There train was almost empty as it was a Sunday. I sat beside a window and became relaxed. The body had been feeling uncomfortable for bearing for a long time an unusually heavier mind which it was not accustomed to. It was always pleasant to sit beside a window of a train. Though little could be seen through the darkness outside, I enjoyed the cool air blowing gently over my face and hair. Darkness has also a face. Only she prefers to be enigmatic and likes to reveal much while consciously hiding herself. Night, perhaps, showed much-I thought. I went on discovering that we could see the world through eyes which were dependant of light and we could never be independent of those slaves of light in daytime. We were shown only what were there to be shown in this limited world. But in the night we could find in our own way. And we were the limit.

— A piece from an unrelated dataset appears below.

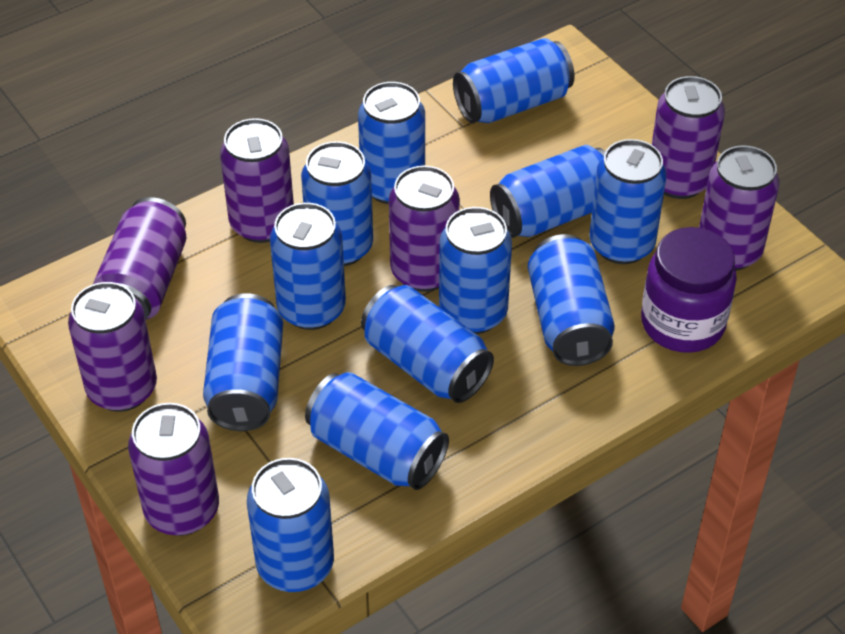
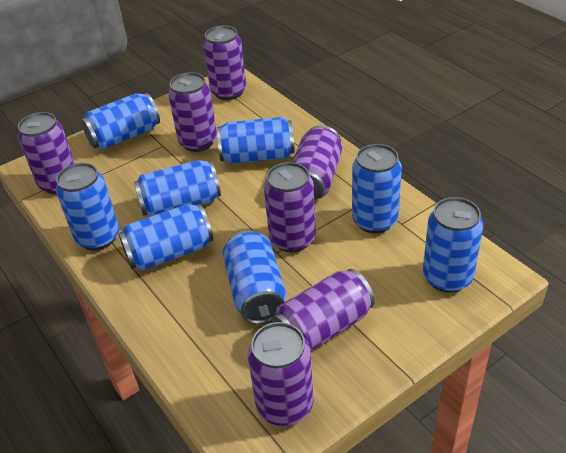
blue can: 12 -> 8
purple jar: 1 -> 0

The dots of lights outside ran past my window. I wanted to see more but-they went past before I could grab them. After some time the world vanished as the night grew. Slowly there appeared a sky above and it expressed with its innumerable stars the hidden hearts of all those now gone hidden in sleep.

Suddenly I found brazen light outside. There were so many people running here and there and coolies with luggage on their heads moving in a single direction as men of sorrows with the burden of life move towards a single destination-death. It was a scene of commotion everywhere. There were none inside my compartment. What station was it? I looked at my watch. It was 11.30 pm. I got down from the train and came to know that the train reached its last station. I had fallen into sleep and had been unaware when I went past Giridi –where my uncle lived. I became frightened at this unimaginable situation. I ran to a railway official in uniform and enquired about the next train to reach Giridi. He informed me that there was no train at that hour of time. I would have to wait in the platform to catch the first 2115 DN tomorrow.

I had never faced such a situation earlier in my life as I had never missed any train for not coming to station in time.

This time perhaps the 2115 UP had run through the hidden rails.